Heike Hänsel ging auch auf die fortschreitende Militarisierung der Europäischen Union und den EU-reformvertrag ein: "Dieser Vertrag ist nichts anderes als der vorherige Verfassungsentwurf, gegen den wir 2005 auf die Straße gegangen sind, der in Frankreich und den Niederlanden per Volksentscheid abgelehnt wurde und nun völlig undemokratisch von europäischen Regierungen eigenmächtig ratifiziert wird. Deshalb brauchen wir dringend Volksentscheide in Deutschland und allen anderen EU-Staaten über diesen Vertrag!

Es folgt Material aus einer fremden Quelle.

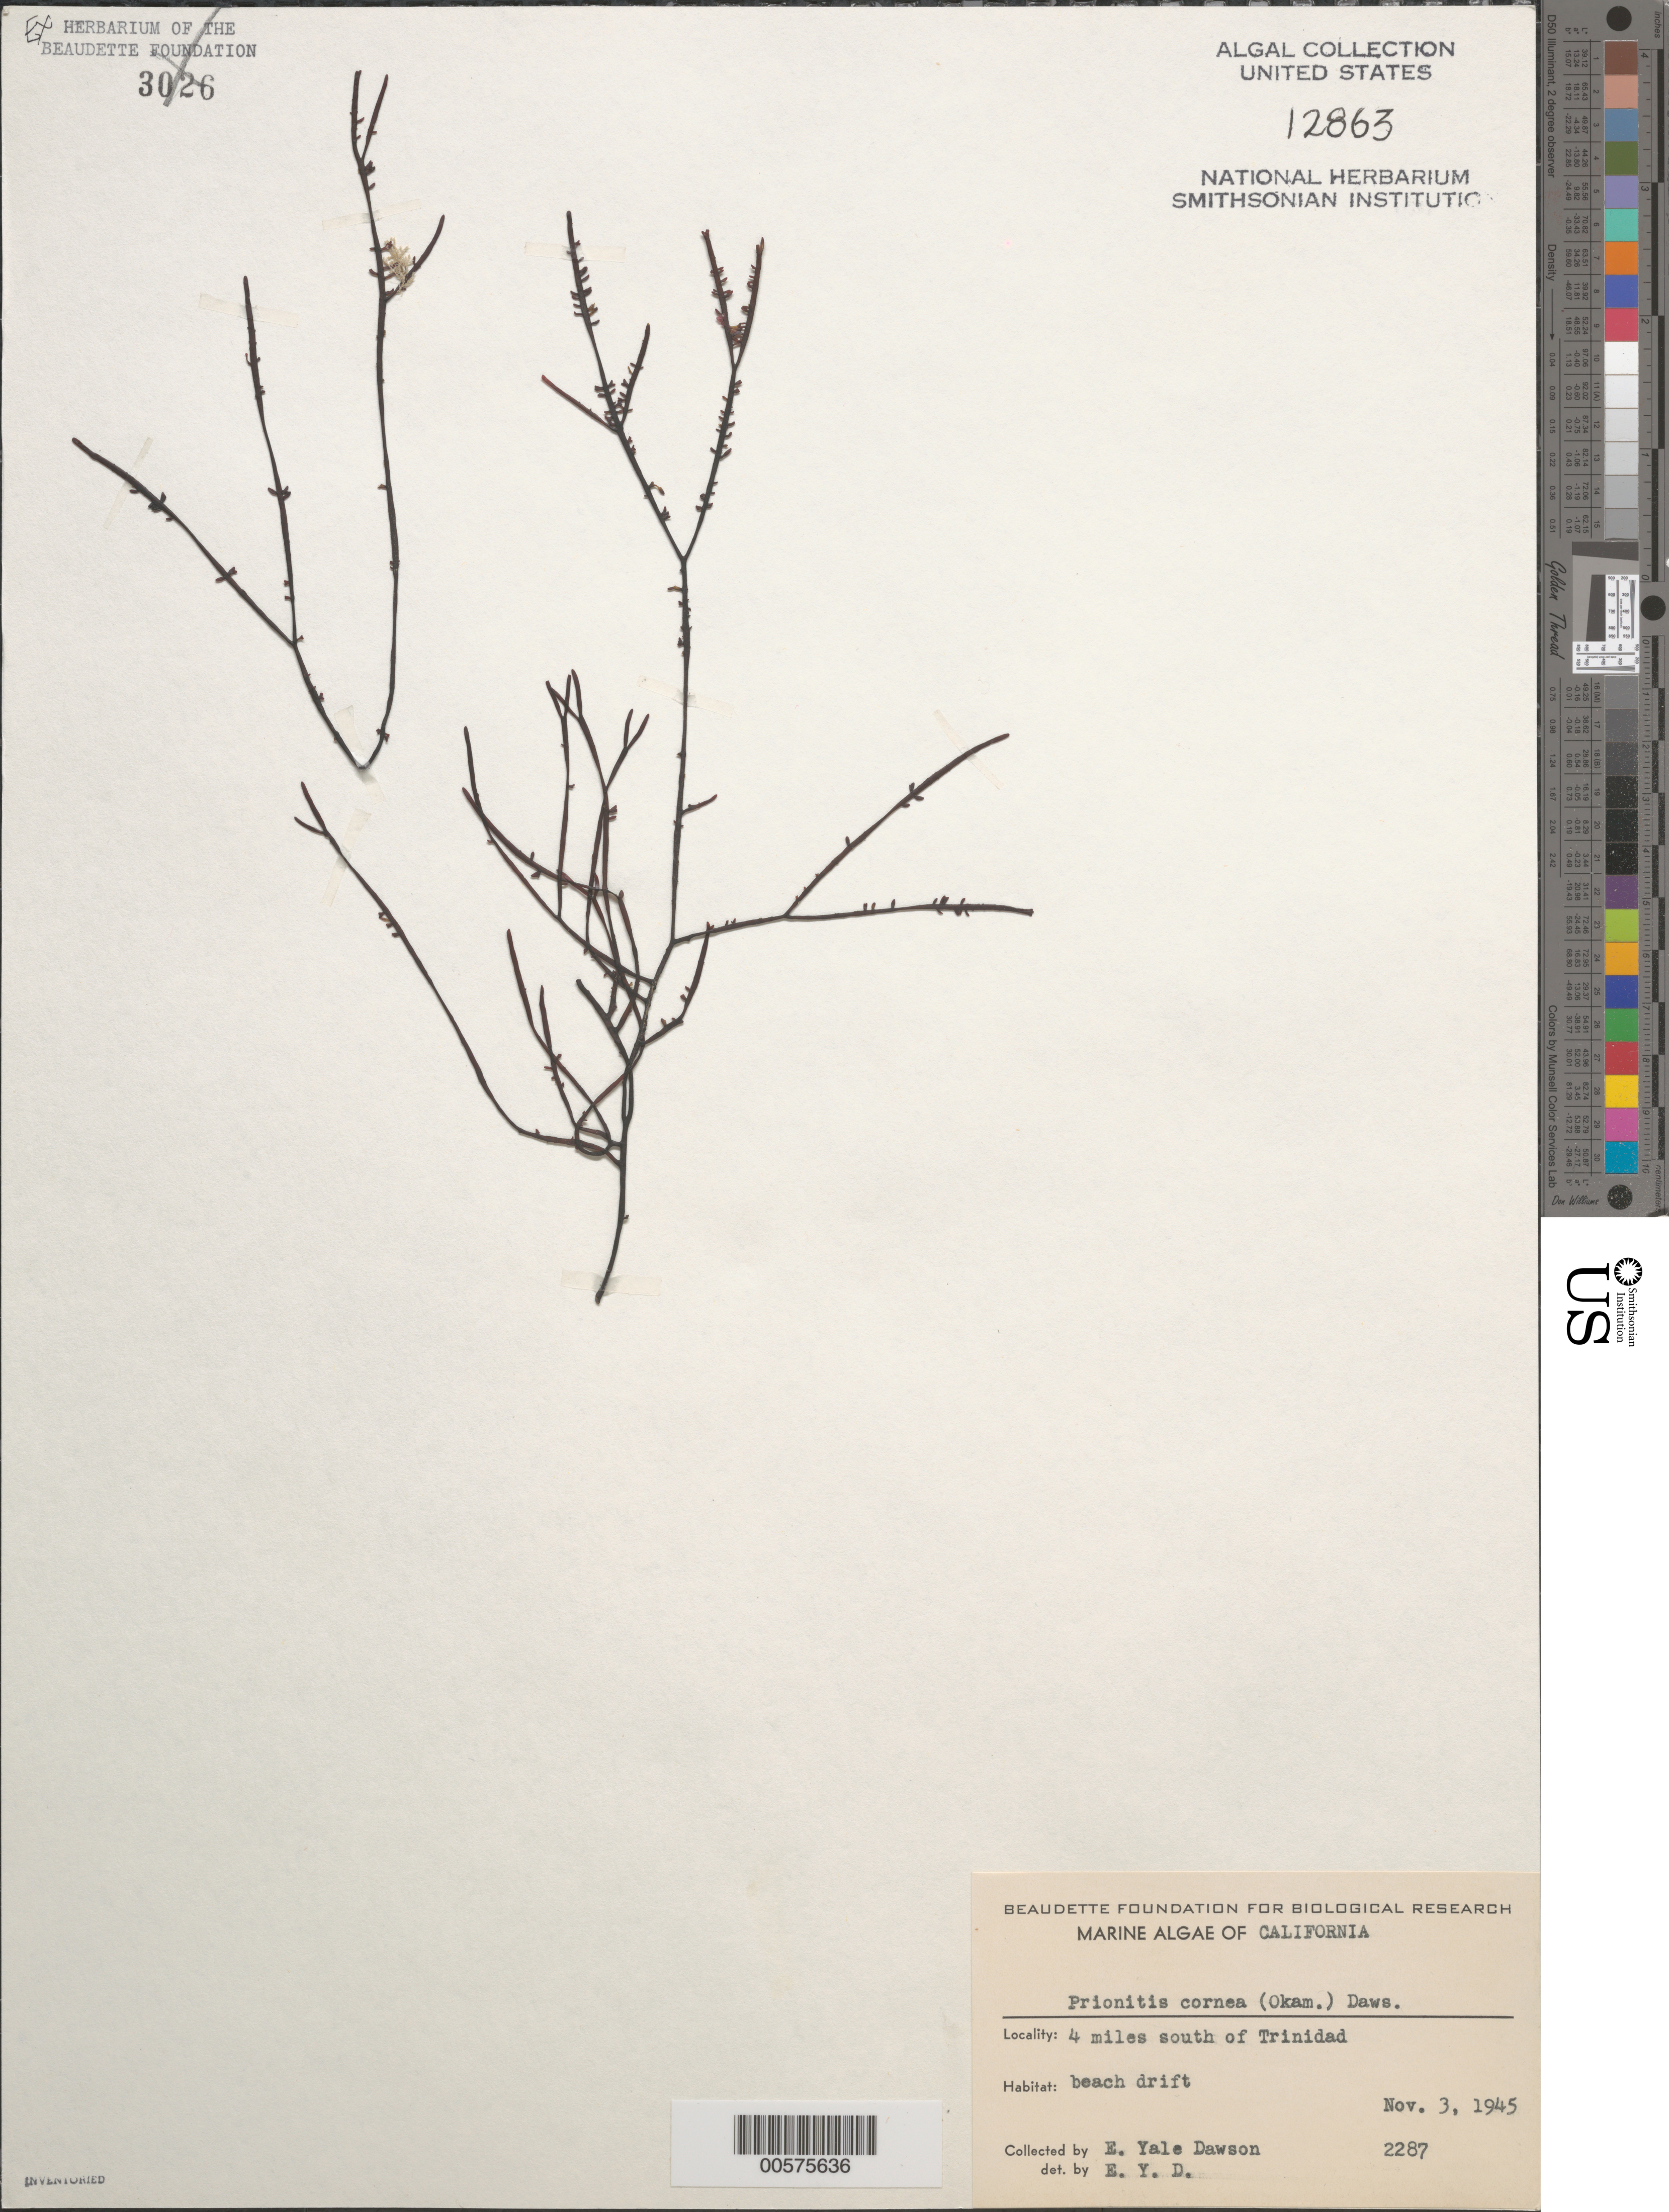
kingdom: Plantae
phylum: Rhodophyta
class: Florideophyceae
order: Halymeniales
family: Halymeniaceae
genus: Grateloupia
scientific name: Grateloupia cornea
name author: Okamura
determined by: Algae name updating Project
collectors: E. Y. Dawson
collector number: EYD 2287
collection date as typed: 03 Nov 1945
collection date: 1945-11-03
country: United States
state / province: California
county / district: Humboldt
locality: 4 miles south of Trinidad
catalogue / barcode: US 12863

Denn wir brauchen keinen neuen "global player" EU mit aggressiver Handelsstrategie gegenüber den Ländern des Südens, mit Sozialabbau nach innen um wettbewerbsfähig zu sein und mit weltweiter militärischer Interventionsfähigkeit!". Auch der Hochschulseelsorger Odilo Metzler von der katholischen Friedensbewegung Pax Christi, be-fasste sich kritisch mit der Militarisierung in der Bundesrepublik und auch unmittelbar in Stuttgart: "Von Deutschland geht wieder Krieg aus. Das hat die Unterstützung unserer Behörden für den Irak-Krieg gezeigt. Und damit kein Ende. Vor einem Jahr entschied US-Präsident Bush, dass hier in Stuttgart, in Möh-ringen, in den Kelley-Barracks das AfriCom, die neue Kommandozentrale der USA für Militäreinsätze in Afrika aufgebaut wird. Das AfriCom ist nach dem EuCom in Vaihingen der zweite Ort, wo von Stuttgart aus Kriege in anderen Ländern geplant werden. Dies sind zwei Orte in Stuttgart, die außerhalb der Nato und außerhalb des Geltungsbereichs des Grundge-setzes liegen.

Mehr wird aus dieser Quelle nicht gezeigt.